その中でも壊滅した中心街は、殆ど元の面影はなく、更地になった土地には積み重なった瓦礫以外に高い物は無い。
「自分でやっといてなんだが……本当に死者が出なくてよかった」
今でも信じられない。こんな光景は、戦争の記録写真以外に見た事が無かったからだ。その上、死者はゼロという……奇跡と言うには、あまりに都合のいい結果に収まっている。
「そうも言っていられない。これから世界中でこうなる可能性が出てくるよ。戦場は、この世界全てだからね」
「……オレも他人事で済ませる気はないさ」
そちらに足を踏み入れる覚悟はある。だが、本当にそれでいいのだろうか……
「コウ、君のその姿勢は僕も嬉しい。けど、君はそれで良いのかい?」
「どういう意味だ?」
ノハの後に続いて何気なく歩いていたが、いつの間にかクレーターのように半没した場所に辿り着いていた。
「…………」
その場所は【英雄】だった時に、ルーに殴られて叩きつけられた場所だった。
「僕は、ある意味幸運かもしれない。君という人間を良く知っているし、その生い立ちには絶対に覆せないモノもある」
そんな事を言いながら、ノハは振り向いた。その眼には鋭い闘志が宿り、光陽を見据えている。
「桜光陽。君に『城里試合』を申し込むよ」
「ここで良いだろう」
ルーは広大な一室に案内された。
無機質な地面はあるが、左右と上には上限なく空間が広がり、通常の視野では端は見えなかった。広いと言うよりは、空間そのものが見えている先より消失している様に感じる。

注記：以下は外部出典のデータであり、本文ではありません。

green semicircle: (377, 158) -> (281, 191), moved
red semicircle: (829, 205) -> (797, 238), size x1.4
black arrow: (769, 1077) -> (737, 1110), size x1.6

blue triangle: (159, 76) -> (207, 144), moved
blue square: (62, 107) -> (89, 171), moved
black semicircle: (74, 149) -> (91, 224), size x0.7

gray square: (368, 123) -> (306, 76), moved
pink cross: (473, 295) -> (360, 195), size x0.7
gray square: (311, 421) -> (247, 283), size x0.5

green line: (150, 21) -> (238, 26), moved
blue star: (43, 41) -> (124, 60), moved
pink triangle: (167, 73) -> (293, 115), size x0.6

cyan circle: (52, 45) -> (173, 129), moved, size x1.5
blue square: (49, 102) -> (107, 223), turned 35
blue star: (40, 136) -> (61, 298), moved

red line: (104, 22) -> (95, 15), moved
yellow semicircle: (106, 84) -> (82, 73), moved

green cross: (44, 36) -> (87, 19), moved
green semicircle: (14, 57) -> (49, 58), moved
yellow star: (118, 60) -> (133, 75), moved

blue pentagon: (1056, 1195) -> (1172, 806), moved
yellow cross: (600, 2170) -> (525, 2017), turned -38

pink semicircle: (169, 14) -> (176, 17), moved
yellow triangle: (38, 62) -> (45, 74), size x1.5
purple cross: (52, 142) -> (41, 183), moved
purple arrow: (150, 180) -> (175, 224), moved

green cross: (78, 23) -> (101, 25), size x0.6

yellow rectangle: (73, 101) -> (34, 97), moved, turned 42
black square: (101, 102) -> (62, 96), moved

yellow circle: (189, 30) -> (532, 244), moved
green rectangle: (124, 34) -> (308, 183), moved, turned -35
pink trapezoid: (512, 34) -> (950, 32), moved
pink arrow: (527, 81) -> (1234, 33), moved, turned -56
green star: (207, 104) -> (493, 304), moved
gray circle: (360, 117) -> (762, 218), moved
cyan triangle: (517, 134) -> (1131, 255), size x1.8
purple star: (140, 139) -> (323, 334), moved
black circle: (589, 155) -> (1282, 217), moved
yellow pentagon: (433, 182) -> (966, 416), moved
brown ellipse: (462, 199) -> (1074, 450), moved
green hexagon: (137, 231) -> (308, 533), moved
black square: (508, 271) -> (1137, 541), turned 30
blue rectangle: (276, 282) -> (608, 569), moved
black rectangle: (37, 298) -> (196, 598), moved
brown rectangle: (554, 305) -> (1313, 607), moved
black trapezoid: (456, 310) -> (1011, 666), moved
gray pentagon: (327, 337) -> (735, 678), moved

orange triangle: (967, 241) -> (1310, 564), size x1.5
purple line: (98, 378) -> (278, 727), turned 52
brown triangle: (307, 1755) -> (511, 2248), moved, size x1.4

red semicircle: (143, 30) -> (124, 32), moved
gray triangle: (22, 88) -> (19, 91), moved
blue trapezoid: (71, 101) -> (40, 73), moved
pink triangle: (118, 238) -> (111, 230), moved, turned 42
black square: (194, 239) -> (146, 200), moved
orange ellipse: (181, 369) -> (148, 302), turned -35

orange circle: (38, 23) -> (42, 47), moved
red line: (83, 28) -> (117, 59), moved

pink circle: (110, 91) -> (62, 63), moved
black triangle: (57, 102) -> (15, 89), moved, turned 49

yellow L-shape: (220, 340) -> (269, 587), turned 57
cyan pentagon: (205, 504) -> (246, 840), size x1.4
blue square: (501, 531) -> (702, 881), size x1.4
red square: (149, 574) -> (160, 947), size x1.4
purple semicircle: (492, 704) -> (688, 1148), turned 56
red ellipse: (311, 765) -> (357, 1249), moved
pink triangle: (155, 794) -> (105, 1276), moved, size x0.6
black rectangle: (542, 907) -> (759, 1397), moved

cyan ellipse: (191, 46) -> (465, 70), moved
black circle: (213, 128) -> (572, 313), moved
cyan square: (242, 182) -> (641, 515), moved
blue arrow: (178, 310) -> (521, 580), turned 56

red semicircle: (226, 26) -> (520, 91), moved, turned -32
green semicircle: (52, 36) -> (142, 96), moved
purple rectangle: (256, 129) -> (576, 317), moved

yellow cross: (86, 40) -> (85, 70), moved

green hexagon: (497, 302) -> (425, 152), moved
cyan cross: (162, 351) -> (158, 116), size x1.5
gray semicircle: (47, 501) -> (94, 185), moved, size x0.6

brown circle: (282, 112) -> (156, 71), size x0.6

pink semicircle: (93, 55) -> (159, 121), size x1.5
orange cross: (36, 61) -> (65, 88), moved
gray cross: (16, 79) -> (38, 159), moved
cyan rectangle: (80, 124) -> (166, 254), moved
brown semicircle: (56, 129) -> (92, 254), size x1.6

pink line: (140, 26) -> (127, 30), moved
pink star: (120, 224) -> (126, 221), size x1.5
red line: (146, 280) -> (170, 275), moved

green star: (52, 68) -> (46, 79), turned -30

「地面はある。さしずめ、戦闘用の空間と言った所か?」
空間の原理を言わずとも理解しているルーは、目の前に立つアスラに言い放つ。
「うむ。『従者』となった者が“反転”の技量を身に着ける場だ。流石に『王』の“反転”には耐えられないが……“反転”無しなら『王』同士の戦いでも壊れない様に出来ている」
「それは嬉しい情報だな。本気でやっても良いって事だろ?」
「そう言う事。そんじゃ、この戦いの主旨を聞こうか?」
黒い民族衣装の上から、ボロボロの黒いマントを羽織ったアスラは腕を組みながらルーを見る。
「なぁに、大したことは無い。これはただの――」
いつの間にか、ルーの横には二つのエネルギーが球体となって浮いていた。眩しいと感じない程度の光量を発するソレは、彼女の『武具』の一つである。
「我の“存在確認”だ」
今にも攻撃してきそうなルーに対して、アスラは組んだ腕を解こうとせず首をかしげた。
存在確認? 吾輩は現状の貴女から見れば手を出すべきではない“災害”に等しきモノだろう?
冷静な判断を失っているようには見えない。ある意味、今まで会った『王』の中で、【光王】は一番理的で、その思考は恐ろしいほどに切れる。
故に、今後の戦いの為の『同盟』の話だと思ったが……
「まるで、風車に挑むドンキホーテだね」
前触れなく、彼女の左右に浮いている、ボウリング玉ほどの大きさをした『光球』から、鋼鉄をも蒸発させる光線がアスラへ向かって直進した。
「ゼェイアア!!!」
空間が割れんばかりの掛け声と共に、アスラが突き出した拳撃は直進してくる光線に正面からぶつかると衝撃と閃光が伴い、一方的にかき消す。
「流石と言っておこう。『光の投槍』を……ただのエネルギーでかき消すとはな」
最も精度と密度を高めた攻撃を、避けるのでも防ぐのでもなく、正面から一方的に消失させたアスラの性能に、ルーは不敵に笑って評価する。
「吾輩も一つ言っておこう」
自らのエネルギーを腕に宿し、存在を強化しているアスラは戦意を纏っていく。
「こう言う一騎打ちで負けたこと無いからね。吾輩は」
「『城里試合』? お前……自分が何を言ってるのか解っているのか?」
「解ってるよ。だからこそ、受けてほしい」
ノハの眼は冗談を言っている風では無かった。気配をほぼ全て殺ぎ落とし、敵と相対したような雰囲気を光陽へ向けている。
「……受けるも何も……“立会人”の事忘れてるわけじゃねぇよな?」
「事情を知っていて、尚且つ立ち会ってくれる人は“本家”にいたよ」
「なに?」
すると、二つの気配を感じとる。わざと気づかせる様に存在を発しているのは“本家”でも大御所と呼ばれる二人の老人である。
和服に白足袋と草鞋。上に寒く無い様に衣を羽織った、まるで江戸時代の人間がそのまま表れた様な服装をした老人――桜冴烈。
スーツにハットをかぶった、老人とは正反対の洋服をキッチリ着こなしている老婆――灰木鷹与。
その場に現れたのは、“本家”でも重鎮と称され、彼らの発言は頭目である『お屋形様』でさえ無視できないほどの権限を持つ。
「コウ、君の都合もあると思う。けど……僕としては“戦争”が始まった今、一日も時間は惜しい」
「……そうかい」
「僕の望みは――【光王】と【魔王】の同盟だ。彼女は……君の言葉なら必ず従うだろう?」
「アイツを……お前がそんな風に見てるとは思わなかったよ」
ノハのその一言に、光陽は怒りの感情を含んで言いで返す。その眼は、彼が敵として映っていた。そして、怒りの理由は――
ルーを道具扱いしたことによる怒りだった。